Sin enslaves us to this “present evil age.” Literally, the word “present” means to stand in or set in. The idea is to be present or to be imminent. We need deliverance from time as well as eternity. Jesus delivered us not only from eternal suffering in hell but also from the evils of the present age. The book of Galatians addresses the Galatian Christians about their legalism. His point is not about the need for salvation for non-Christians (although He does clear up distortions about the principles of Christian living by clearing up distortions about the doctrine of salvation).
according to the will of our God and Father
The “will” of God the Father here is His sovereign decree in sending Jesus Christ to die for our sins. Jesus did the will of God the Father from eternity by His death on the cross.
In this pithy verse, Paul draws the shape of the clash that will surface throughout this epistle. If we revert to legalism, we deny the work Christ did for us when we try to work either for salvation or sanctification. The gospel’s good news is that Jesus suffered all that needed to be suffered for our sins. The bad news from religion is that we must suffer for our sins.
Jesus not only delivers us from the penalty of sin but from the power of sin.
Jesus died for more than our sins; He died to help us cope with the influences of our age, the system that influences our daily lives. He does not save us to remove us from our world but to help us cope with it. He does not keep us from the world but shows us how to live in it.
“I wrote to you in my epistle not to keep company with sexually immoral people. Yet I certainly did not mean with the sexually immoral people of this world, or with the covetous, or extortioners, or idolaters, since then you would need to go out of the world” (1 Corinthians 5:9-10).
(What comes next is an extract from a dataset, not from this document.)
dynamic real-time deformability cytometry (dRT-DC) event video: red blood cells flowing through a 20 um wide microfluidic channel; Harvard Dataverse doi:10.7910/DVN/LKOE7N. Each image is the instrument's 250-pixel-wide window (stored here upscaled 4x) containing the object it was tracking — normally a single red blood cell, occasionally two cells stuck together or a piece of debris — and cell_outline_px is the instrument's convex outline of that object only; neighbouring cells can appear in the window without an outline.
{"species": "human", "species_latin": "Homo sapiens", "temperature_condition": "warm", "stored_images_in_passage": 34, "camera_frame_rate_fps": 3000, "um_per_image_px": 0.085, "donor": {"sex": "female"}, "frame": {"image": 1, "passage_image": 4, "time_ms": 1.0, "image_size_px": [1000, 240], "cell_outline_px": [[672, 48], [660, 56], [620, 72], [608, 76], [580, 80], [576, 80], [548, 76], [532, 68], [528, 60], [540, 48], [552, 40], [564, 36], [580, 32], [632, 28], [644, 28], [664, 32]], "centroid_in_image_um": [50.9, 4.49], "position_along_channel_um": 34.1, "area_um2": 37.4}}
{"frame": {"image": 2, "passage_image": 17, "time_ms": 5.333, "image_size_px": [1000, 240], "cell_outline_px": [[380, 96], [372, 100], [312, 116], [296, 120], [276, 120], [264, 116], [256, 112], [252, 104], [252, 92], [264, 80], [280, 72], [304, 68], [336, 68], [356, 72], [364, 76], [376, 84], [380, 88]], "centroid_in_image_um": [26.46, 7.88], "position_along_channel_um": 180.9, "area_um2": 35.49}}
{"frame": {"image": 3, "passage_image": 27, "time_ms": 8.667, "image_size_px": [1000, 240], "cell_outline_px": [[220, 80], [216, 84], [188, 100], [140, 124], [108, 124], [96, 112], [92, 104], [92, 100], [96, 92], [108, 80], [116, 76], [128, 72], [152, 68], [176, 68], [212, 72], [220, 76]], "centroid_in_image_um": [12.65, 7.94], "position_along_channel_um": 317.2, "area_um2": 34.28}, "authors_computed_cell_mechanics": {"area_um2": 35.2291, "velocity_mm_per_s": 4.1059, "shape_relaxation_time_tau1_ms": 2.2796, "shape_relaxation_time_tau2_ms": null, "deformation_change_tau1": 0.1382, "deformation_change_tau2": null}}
There is a natural tendency for every Christian to revert to legalism, a do-it-yourself system of works, because we feel that somehow we gain God’s approval through effort from us. However, this false doctrine minimizes the work of Christ on the cross. We somehow imply that His work was insufficient, and we must help Him with our salvation. The Bible makes it abundantly clear that we cannot earn or deserve our salvation. We must lean on the finished work of Christ as our only acceptance with God.